これも、新潮クレストブックスシリーズを探していて見つけた本です。アリス・マンローの「「林檎の木の下で」と「イラクサ」を探していて、この本を見つけ、表紙に惹かれて手に取りました。アリス・マンローは、カナダ生まれの「短編小説の女王」といわれる作家だそうです。初めて知りました。
カナダの女流作家といえば、もちろんルーシー・M・モンゴメリを思い出します。時代も場所も全くちがうし、テイストもちがうのだけれども、最初の「チャドゥリーとフレミング」に出て来る、主人公より一世代前の女性たちは、アン・シリーズの「アンをめぐる人々」などのアンとは直接関係のない短編を思い出させます。イングランド系の長老派教会という共通点だけなのかもしれませんが。実在感のある人物が描かれています。
11編のどの物語も、語り手か主役が女性で、その人生のある場面が、克明に率直に、しかし淡々と語られます。
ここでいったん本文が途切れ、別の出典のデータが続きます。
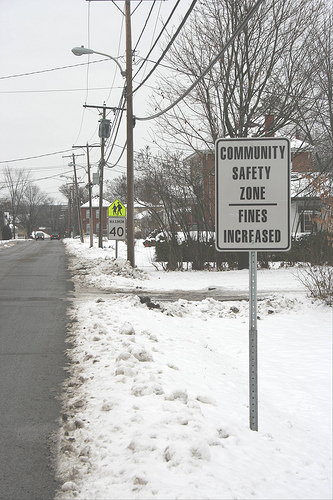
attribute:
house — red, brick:
[80, 199, 111, 238]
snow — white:
[198, 474, 217, 487]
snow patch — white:
[75, 297, 329, 498]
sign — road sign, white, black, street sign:
[213, 137, 291, 253]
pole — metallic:
[247, 250, 257, 430]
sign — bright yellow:
[104, 199, 127, 218]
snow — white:
[182, 330, 210, 375]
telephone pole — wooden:
[78, 138, 96, 253]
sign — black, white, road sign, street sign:
[106, 216, 125, 240]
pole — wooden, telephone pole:
[106, 33, 149, 299]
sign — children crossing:
[107, 195, 126, 216]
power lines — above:
[93, 0, 262, 64]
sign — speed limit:
[105, 215, 127, 245]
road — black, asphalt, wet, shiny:
[2, 235, 74, 497]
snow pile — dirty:
[88, 254, 152, 283]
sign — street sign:
[103, 214, 127, 239]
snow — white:
[78, 304, 331, 494]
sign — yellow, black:
[104, 196, 127, 217]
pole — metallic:
[204, 135, 295, 456]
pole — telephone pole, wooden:
[91, 117, 146, 243]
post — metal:
[242, 236, 270, 430]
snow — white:
[47, 295, 331, 498]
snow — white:
[60, 232, 332, 296]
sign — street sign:
[106, 197, 125, 216]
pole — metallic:
[244, 252, 259, 434]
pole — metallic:
[112, 240, 120, 259]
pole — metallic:
[122, 72, 141, 267]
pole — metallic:
[74, 157, 84, 242]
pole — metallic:
[85, 144, 96, 245]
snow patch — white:
[283, 429, 319, 474]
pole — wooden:
[76, 131, 148, 248]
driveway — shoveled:
[72, 283, 332, 307]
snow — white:
[115, 454, 127, 474]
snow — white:
[303, 359, 326, 386]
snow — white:
[150, 424, 205, 474]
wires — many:
[74, 7, 253, 182]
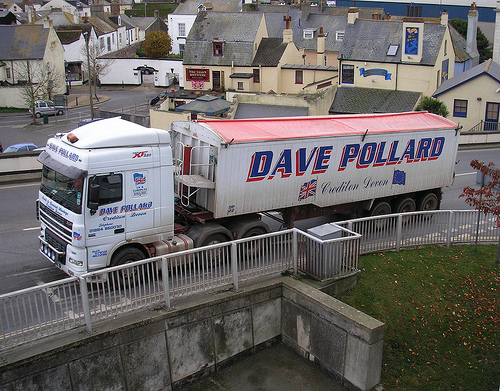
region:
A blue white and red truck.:
[34, 111, 463, 290]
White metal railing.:
[1, 205, 498, 352]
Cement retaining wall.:
[0, 273, 384, 390]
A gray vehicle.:
[28, 97, 67, 120]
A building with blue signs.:
[338, 6, 458, 98]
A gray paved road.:
[0, 139, 499, 338]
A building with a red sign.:
[183, 10, 272, 91]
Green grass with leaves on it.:
[331, 240, 498, 389]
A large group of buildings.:
[0, 0, 499, 130]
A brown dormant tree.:
[81, 33, 111, 93]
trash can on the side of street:
[303, 222, 347, 279]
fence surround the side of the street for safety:
[2, 208, 498, 348]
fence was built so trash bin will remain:
[287, 214, 363, 281]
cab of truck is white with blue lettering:
[36, 114, 178, 283]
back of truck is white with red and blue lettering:
[173, 110, 453, 218]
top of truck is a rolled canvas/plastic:
[171, 108, 458, 140]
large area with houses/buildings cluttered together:
[1, 0, 498, 132]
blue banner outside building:
[335, 19, 454, 94]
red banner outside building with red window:
[183, 39, 226, 90]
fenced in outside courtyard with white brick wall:
[94, 37, 184, 86]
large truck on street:
[22, 100, 467, 289]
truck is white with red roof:
[167, 98, 463, 213]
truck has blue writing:
[238, 134, 454, 188]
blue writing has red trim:
[238, 136, 450, 181]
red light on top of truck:
[53, 123, 85, 153]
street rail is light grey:
[36, 234, 281, 309]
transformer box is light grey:
[297, 215, 357, 285]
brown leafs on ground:
[402, 256, 497, 367]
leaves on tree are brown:
[457, 145, 498, 232]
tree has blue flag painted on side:
[382, 166, 413, 193]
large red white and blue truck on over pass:
[33, 108, 465, 281]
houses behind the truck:
[1, 0, 497, 129]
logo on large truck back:
[241, 134, 448, 199]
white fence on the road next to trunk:
[1, 211, 498, 351]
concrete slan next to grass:
[277, 276, 385, 389]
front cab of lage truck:
[36, 114, 178, 284]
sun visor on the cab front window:
[37, 150, 88, 180]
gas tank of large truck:
[147, 231, 197, 266]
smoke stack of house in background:
[316, 26, 326, 68]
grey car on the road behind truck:
[28, 101, 65, 117]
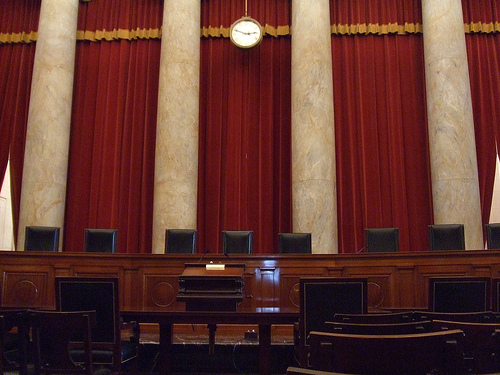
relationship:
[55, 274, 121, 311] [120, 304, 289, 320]
chair near desk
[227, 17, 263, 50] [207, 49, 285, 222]
clock in front of curtain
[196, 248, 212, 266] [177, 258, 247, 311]
microphone on top of podium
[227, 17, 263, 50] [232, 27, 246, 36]
clock has clock hand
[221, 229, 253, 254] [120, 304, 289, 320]
chair behind desk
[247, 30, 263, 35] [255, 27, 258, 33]
clock hand pointing at 2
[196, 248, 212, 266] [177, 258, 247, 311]
microphone attached to podium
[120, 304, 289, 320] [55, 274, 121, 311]
table in front of chair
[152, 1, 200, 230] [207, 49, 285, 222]
pillar in front of curtain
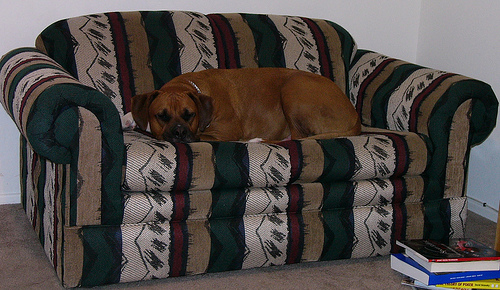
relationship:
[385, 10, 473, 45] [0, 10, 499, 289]
white wall behind couch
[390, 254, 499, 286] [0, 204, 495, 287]
blue book on ground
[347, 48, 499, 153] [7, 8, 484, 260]
arm rest on couch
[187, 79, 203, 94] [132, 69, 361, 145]
collar on dog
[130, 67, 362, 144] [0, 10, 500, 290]
bullmastiff resting on couch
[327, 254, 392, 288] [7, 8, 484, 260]
carpet beneath couch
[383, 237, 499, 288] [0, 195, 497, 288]
books on floor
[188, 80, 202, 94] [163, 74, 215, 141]
collar on neck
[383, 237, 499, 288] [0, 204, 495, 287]
books on ground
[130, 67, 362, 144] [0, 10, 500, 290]
bullmastiff on love seat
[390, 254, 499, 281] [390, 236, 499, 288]
blue book in stack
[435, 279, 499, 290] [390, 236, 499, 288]
book in stack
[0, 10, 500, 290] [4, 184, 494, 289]
love seat on carpet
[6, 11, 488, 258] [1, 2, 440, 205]
love seat in front of white wall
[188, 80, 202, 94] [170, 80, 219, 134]
collar around neck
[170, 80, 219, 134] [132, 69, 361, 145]
neck of a dog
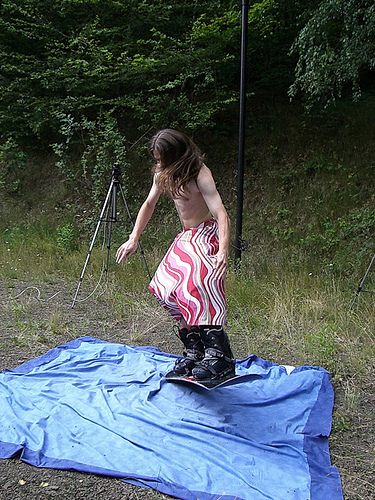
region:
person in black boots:
[122, 115, 256, 415]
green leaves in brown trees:
[23, 23, 84, 75]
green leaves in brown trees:
[249, 38, 276, 66]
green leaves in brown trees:
[310, 149, 361, 214]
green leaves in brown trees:
[140, 33, 183, 74]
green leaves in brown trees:
[22, 31, 46, 61]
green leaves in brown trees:
[180, 39, 245, 66]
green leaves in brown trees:
[75, 21, 111, 57]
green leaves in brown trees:
[112, 7, 165, 50]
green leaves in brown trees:
[13, 53, 86, 120]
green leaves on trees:
[1, 2, 370, 165]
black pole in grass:
[232, 1, 249, 264]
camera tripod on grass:
[69, 161, 155, 309]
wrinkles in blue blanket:
[0, 336, 342, 498]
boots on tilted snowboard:
[166, 321, 257, 389]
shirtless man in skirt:
[119, 128, 231, 324]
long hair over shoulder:
[149, 129, 204, 200]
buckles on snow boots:
[176, 345, 230, 382]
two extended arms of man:
[116, 165, 231, 278]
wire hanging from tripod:
[5, 211, 108, 302]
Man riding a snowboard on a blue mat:
[112, 128, 260, 392]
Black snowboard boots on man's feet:
[173, 323, 234, 381]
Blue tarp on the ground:
[0, 337, 347, 498]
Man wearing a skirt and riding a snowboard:
[117, 129, 262, 389]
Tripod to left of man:
[68, 159, 154, 309]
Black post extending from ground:
[231, 0, 248, 274]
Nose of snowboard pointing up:
[161, 362, 268, 394]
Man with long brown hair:
[150, 128, 203, 205]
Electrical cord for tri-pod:
[2, 209, 110, 303]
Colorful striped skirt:
[149, 223, 226, 323]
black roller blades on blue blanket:
[171, 330, 258, 400]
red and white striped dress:
[155, 236, 226, 328]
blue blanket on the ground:
[9, 392, 334, 484]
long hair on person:
[152, 134, 191, 203]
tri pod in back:
[87, 159, 152, 290]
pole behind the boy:
[238, 1, 244, 269]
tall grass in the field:
[270, 289, 374, 382]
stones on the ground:
[0, 298, 61, 366]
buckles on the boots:
[192, 347, 225, 378]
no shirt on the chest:
[165, 178, 215, 233]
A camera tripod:
[65, 153, 156, 324]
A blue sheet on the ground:
[0, 325, 346, 499]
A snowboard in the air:
[158, 369, 278, 392]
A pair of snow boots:
[168, 321, 240, 378]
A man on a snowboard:
[114, 129, 248, 396]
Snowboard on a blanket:
[163, 369, 287, 415]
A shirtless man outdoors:
[109, 135, 248, 396]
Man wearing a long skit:
[118, 129, 238, 391]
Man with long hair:
[111, 127, 233, 332]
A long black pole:
[235, 2, 254, 259]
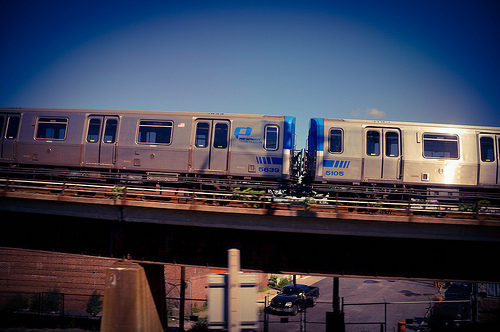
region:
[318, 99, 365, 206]
gray elevated train on track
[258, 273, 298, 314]
black pick up truck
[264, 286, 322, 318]
black truck under bridge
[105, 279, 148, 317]
concrete support partition of bridge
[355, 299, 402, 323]
fence is under bridge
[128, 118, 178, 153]
window of gray train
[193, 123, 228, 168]
doors of elevated train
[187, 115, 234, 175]
Silver automatic doors on a silver train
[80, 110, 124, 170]
Silver automatic doors on a silver train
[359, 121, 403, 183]
Silver automatic doors on a silver train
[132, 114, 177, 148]
Passenger window on a silver train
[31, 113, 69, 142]
Passenger window on a silver train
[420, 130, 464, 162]
Passenger window on a silver train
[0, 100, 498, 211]
Silver passenger train traveling down track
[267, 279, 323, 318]
Black ford pickup on the road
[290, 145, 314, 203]
Connection parts of a silver train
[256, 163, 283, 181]
Number 5639 written on a silver train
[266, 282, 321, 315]
a black truck with a silver bumper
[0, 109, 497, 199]
a silver train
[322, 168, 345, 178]
the number 5105 in blue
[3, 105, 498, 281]
silver train on a bridge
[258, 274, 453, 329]
truck on the roadway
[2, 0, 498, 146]
a small cloud in a blue sky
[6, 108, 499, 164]
a line of windows on a train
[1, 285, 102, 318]
shrubs growing next to a building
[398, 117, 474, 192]
sun shining against a silver train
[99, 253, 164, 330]
concrete bridge support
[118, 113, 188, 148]
Window of a train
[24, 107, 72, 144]
Window of a train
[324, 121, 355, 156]
Window of a train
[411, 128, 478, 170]
Window of a train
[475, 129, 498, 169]
Window of a train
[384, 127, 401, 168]
Window of a train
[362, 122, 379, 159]
Window of a train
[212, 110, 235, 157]
Window of a train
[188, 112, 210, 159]
Window of a train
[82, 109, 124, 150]
Window of a train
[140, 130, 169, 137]
window on the train.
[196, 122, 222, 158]
doors on the train.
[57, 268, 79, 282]
wall made of brick.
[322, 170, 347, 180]
number on the train.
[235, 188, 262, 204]
weeds near the train.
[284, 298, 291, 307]
headlight on the truck.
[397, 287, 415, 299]
condensation on the road.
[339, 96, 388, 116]
cloud in the sky.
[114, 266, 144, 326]
concrete support under bridge.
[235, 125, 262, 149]
logo on the train.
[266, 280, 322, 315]
a black pick up truck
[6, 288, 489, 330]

劇的な出会いや別れがあるわけではないのですが、その普通の日々の中での、人生に対するやるせなさ、覚悟、あきらめ、ユーモア、やすらぎ、悲しみなどに、普遍性を感じます。描かれたほんのひと時のシーンが、彼女たちの長い人生に裏付けられているようです。読んだあと、幸せになるわけでも、癒されるわけでもないのですが、深い感慨があります。